Weitaus wichtiger allerdings ist die Digitalisierung der alten Schallplattenarchive für den Hausgebrauch. Die neuesten Plattenspieler verfügen über USB-Anschlüsse, die es den Vinylfetischisten ermöglicht, die gesammelten Werke digital zu konservieren.

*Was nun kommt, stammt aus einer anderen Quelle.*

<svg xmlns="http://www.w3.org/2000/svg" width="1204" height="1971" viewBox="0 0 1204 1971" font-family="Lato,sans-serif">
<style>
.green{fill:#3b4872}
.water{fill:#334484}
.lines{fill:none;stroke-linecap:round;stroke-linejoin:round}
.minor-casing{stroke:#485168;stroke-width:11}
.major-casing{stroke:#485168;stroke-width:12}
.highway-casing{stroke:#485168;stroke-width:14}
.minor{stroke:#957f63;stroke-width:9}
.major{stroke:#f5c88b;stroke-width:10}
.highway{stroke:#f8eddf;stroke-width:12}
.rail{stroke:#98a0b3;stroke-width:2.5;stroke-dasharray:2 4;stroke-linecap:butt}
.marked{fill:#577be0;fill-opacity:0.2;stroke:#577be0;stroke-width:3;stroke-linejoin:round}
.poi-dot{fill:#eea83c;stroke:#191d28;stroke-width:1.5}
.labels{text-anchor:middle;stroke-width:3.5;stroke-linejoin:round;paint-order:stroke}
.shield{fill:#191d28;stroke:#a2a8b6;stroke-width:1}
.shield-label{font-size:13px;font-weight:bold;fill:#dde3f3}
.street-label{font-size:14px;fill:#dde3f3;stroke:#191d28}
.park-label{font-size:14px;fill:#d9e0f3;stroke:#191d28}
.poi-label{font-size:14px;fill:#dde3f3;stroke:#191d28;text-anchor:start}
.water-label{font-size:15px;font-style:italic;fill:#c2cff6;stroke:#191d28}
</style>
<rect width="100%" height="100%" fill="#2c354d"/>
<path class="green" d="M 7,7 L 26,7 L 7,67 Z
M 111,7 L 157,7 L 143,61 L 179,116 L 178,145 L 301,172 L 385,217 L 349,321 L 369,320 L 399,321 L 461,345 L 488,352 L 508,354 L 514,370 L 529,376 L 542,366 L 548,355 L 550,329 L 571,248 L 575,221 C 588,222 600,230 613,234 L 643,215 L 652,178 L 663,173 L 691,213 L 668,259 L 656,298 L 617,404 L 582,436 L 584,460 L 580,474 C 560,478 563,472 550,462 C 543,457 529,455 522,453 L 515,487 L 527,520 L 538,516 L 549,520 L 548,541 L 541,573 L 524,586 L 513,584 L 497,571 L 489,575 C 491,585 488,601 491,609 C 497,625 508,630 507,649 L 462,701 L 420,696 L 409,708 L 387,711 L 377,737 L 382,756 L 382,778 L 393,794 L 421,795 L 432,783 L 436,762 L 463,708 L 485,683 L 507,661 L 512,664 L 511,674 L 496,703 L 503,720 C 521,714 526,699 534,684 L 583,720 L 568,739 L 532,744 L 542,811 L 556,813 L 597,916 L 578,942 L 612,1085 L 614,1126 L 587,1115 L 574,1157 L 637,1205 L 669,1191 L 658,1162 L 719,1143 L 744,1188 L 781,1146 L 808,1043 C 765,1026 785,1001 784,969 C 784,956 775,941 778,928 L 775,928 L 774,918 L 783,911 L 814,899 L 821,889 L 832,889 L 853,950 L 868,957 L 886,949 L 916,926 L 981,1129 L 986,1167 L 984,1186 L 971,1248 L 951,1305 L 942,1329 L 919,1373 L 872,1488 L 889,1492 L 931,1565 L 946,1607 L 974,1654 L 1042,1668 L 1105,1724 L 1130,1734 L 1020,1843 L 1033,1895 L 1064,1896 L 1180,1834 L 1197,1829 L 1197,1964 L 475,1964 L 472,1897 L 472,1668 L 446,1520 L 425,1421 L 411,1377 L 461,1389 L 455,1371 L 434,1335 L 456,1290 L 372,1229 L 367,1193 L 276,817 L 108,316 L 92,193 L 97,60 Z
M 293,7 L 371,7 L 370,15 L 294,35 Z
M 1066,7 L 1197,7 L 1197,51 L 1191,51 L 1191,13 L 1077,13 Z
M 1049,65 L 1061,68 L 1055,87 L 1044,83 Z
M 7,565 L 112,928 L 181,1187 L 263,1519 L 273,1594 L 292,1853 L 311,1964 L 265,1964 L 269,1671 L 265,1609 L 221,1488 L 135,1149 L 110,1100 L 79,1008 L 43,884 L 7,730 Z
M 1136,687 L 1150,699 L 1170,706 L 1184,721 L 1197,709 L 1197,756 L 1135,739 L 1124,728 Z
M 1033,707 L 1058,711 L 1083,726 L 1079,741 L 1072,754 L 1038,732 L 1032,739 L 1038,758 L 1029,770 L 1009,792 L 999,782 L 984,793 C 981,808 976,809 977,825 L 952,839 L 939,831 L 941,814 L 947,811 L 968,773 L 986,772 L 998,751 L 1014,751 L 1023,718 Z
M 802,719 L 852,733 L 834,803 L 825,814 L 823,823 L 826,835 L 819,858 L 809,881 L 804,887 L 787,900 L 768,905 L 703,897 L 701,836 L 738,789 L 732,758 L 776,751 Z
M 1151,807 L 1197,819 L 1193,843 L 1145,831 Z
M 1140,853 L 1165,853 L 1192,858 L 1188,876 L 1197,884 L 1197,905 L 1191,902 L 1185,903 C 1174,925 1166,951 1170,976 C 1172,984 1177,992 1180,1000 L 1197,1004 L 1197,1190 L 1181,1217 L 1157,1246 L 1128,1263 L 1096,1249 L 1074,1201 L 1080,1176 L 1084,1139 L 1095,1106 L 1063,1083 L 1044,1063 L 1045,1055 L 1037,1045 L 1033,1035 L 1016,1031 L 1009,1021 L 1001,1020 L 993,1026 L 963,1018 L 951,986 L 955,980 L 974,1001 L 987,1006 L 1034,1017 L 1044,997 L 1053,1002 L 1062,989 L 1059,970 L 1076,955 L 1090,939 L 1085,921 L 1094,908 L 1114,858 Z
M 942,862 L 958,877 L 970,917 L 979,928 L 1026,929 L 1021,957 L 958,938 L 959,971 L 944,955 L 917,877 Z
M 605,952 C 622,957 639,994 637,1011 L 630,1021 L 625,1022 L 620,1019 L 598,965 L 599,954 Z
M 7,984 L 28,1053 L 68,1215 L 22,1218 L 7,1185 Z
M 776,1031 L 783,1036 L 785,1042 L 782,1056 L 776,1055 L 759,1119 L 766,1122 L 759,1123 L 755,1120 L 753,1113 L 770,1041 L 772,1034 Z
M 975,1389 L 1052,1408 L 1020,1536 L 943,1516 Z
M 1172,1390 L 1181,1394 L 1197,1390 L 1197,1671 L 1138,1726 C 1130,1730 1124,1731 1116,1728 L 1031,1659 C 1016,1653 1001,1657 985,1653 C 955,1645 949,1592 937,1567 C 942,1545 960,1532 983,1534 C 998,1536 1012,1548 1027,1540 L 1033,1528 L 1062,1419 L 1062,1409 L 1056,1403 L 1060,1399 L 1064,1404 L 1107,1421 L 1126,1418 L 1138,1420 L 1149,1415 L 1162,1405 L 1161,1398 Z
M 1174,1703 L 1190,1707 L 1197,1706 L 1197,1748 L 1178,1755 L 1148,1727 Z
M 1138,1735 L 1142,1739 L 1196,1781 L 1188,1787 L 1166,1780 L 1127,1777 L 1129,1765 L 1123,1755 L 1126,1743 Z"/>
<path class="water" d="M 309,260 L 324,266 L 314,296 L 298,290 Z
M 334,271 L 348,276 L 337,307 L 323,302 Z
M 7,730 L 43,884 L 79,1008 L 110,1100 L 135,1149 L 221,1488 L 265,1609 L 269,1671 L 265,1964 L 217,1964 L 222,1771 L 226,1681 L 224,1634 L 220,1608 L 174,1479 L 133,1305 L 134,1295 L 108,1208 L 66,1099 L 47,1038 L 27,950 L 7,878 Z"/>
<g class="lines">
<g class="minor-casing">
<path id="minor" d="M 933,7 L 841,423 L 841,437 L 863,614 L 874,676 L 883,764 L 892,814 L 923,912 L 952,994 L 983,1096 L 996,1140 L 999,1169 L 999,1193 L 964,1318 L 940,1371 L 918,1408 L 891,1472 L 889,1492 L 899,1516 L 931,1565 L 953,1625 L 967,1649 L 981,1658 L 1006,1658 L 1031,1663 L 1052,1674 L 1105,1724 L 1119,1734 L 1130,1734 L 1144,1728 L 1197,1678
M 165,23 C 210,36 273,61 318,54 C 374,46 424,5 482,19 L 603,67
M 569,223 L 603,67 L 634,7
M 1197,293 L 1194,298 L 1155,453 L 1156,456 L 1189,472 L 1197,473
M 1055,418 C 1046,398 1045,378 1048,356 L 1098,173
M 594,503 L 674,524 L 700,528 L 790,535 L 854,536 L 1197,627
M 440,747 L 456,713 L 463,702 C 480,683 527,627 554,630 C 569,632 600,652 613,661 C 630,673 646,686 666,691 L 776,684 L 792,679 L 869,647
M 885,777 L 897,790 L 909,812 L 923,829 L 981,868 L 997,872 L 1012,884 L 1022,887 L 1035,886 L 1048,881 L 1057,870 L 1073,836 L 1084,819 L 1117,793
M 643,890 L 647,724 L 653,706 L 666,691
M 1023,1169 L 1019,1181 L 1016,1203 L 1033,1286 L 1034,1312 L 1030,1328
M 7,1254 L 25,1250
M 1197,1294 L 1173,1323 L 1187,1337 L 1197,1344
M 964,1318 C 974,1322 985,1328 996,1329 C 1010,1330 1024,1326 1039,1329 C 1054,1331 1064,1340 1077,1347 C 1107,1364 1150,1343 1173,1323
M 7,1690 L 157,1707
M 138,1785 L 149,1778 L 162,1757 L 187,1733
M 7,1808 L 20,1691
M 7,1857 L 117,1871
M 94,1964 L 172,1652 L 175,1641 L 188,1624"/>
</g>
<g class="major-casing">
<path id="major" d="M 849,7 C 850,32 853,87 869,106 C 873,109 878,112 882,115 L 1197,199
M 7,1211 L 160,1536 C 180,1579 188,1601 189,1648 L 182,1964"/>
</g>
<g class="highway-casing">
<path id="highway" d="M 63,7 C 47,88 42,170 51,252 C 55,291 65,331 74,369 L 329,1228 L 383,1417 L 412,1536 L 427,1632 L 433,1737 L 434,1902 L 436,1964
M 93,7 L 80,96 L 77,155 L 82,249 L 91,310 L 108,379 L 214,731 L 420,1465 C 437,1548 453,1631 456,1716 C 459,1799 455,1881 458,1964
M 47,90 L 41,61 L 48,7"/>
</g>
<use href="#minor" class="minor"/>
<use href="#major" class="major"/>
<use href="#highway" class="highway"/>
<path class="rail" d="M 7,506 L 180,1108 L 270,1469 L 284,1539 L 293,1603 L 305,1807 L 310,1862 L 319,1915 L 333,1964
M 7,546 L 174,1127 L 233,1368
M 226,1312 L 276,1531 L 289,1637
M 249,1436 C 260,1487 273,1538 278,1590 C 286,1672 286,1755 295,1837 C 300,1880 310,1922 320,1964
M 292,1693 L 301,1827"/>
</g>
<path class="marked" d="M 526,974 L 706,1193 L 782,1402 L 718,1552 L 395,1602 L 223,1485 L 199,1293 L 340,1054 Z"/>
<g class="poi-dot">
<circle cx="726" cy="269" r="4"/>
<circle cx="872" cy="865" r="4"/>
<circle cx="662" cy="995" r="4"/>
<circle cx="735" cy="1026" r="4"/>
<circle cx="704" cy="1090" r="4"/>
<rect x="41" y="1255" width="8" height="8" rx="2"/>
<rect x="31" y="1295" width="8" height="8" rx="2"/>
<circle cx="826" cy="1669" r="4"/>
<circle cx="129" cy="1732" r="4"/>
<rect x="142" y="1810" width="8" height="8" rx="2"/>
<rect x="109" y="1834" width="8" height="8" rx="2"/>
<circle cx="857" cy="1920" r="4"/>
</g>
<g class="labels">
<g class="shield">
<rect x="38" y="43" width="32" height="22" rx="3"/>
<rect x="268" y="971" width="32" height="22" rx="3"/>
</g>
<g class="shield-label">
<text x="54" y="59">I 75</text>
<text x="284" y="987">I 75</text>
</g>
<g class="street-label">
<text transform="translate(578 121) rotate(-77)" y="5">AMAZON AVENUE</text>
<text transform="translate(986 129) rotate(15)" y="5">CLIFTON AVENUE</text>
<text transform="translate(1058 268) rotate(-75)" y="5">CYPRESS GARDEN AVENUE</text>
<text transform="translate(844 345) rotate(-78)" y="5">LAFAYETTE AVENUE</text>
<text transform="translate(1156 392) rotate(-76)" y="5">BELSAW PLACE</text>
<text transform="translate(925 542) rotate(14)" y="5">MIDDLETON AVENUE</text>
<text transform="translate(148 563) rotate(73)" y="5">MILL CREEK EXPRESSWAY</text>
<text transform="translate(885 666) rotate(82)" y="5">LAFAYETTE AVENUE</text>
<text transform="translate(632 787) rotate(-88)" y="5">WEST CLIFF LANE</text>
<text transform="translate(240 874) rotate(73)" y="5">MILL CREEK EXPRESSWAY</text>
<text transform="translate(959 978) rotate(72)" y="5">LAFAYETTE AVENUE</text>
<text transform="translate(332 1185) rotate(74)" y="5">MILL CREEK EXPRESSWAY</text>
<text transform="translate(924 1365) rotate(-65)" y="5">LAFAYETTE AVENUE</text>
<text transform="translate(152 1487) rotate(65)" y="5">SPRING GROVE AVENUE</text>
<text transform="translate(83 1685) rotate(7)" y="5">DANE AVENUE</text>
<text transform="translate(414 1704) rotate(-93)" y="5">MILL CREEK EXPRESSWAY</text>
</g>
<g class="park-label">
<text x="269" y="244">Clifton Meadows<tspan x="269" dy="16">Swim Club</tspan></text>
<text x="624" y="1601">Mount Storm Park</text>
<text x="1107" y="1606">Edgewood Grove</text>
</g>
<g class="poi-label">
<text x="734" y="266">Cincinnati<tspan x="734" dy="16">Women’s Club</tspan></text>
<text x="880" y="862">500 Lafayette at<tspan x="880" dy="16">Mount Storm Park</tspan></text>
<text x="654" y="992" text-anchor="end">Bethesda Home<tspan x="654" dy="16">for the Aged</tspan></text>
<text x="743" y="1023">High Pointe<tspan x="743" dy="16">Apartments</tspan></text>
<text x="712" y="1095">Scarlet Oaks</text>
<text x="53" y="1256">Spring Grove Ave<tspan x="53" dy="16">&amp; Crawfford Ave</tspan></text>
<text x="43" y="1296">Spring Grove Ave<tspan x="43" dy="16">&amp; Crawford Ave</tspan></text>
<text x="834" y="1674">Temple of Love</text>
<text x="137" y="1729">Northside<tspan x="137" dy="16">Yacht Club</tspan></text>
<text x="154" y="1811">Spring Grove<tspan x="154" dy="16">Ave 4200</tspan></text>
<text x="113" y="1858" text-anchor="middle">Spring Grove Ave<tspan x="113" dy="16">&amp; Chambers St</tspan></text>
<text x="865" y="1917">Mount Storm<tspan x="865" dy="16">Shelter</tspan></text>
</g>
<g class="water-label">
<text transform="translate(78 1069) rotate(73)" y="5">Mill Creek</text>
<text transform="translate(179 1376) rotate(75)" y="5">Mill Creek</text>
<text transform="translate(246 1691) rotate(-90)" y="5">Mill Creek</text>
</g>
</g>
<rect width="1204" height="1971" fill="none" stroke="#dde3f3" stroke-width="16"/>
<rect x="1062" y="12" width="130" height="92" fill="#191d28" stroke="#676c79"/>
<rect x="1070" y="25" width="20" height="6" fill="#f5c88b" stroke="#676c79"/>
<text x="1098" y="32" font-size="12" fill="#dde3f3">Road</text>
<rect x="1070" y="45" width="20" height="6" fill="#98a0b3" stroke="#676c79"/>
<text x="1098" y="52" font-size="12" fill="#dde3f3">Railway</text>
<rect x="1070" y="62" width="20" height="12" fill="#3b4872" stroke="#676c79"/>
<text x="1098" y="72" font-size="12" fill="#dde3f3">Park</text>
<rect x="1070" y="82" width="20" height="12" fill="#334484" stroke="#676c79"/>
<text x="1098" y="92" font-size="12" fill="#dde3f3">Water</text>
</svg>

Vordergründig sieht das nach einer weiteren Niederlage für das schwarze Kultmedium aus, entpuppt sich aber tatsächlich als dessen Rettung. Denn durch die modernisierten Abspielgeräte wird der Ruf nach aktuellen Alben in Form einer Vinyl-LP immer lauter. Und die Branche stellte sich darauf ein
Im Zuge der Retrowelle verklärte man die Nachteile der Schallplatte, allen voran das Kratzen der Nadel, als unabdingbaren Teil nostalgischen Charmes. Heutige Erwachsene sind groß geworden mit dieser unprfekten Technik und haben den Siegeszug der CD miterlebt. Sciherlich bedeutet die Wiedereinführung der Platte auch ein Stück Rückgewinnung ihrer Jugend und Kindheit.
Der dritte Aspekt bezieht sich auf die Wertetransformation des Vinyls. Denn bei aller Euphorie über die Renaissance dieses scheinbar nicht tot zu kriegenden Tonträgers, bleibt festzuhalten, dass es sich dabei um ein Prestigeobjekt für den musikalisch versnobten Connaisseur handelt, der gerne über die dynamische Klangqualität einer Platte schwärmt (allen voran die verbesserten 180g-Scheiben, die sich durch eine besondere Laufruhe auszeichnen). Gerne geben sie dafür auch deutlich mehr für die Platten nebst High-End-Equipment aus.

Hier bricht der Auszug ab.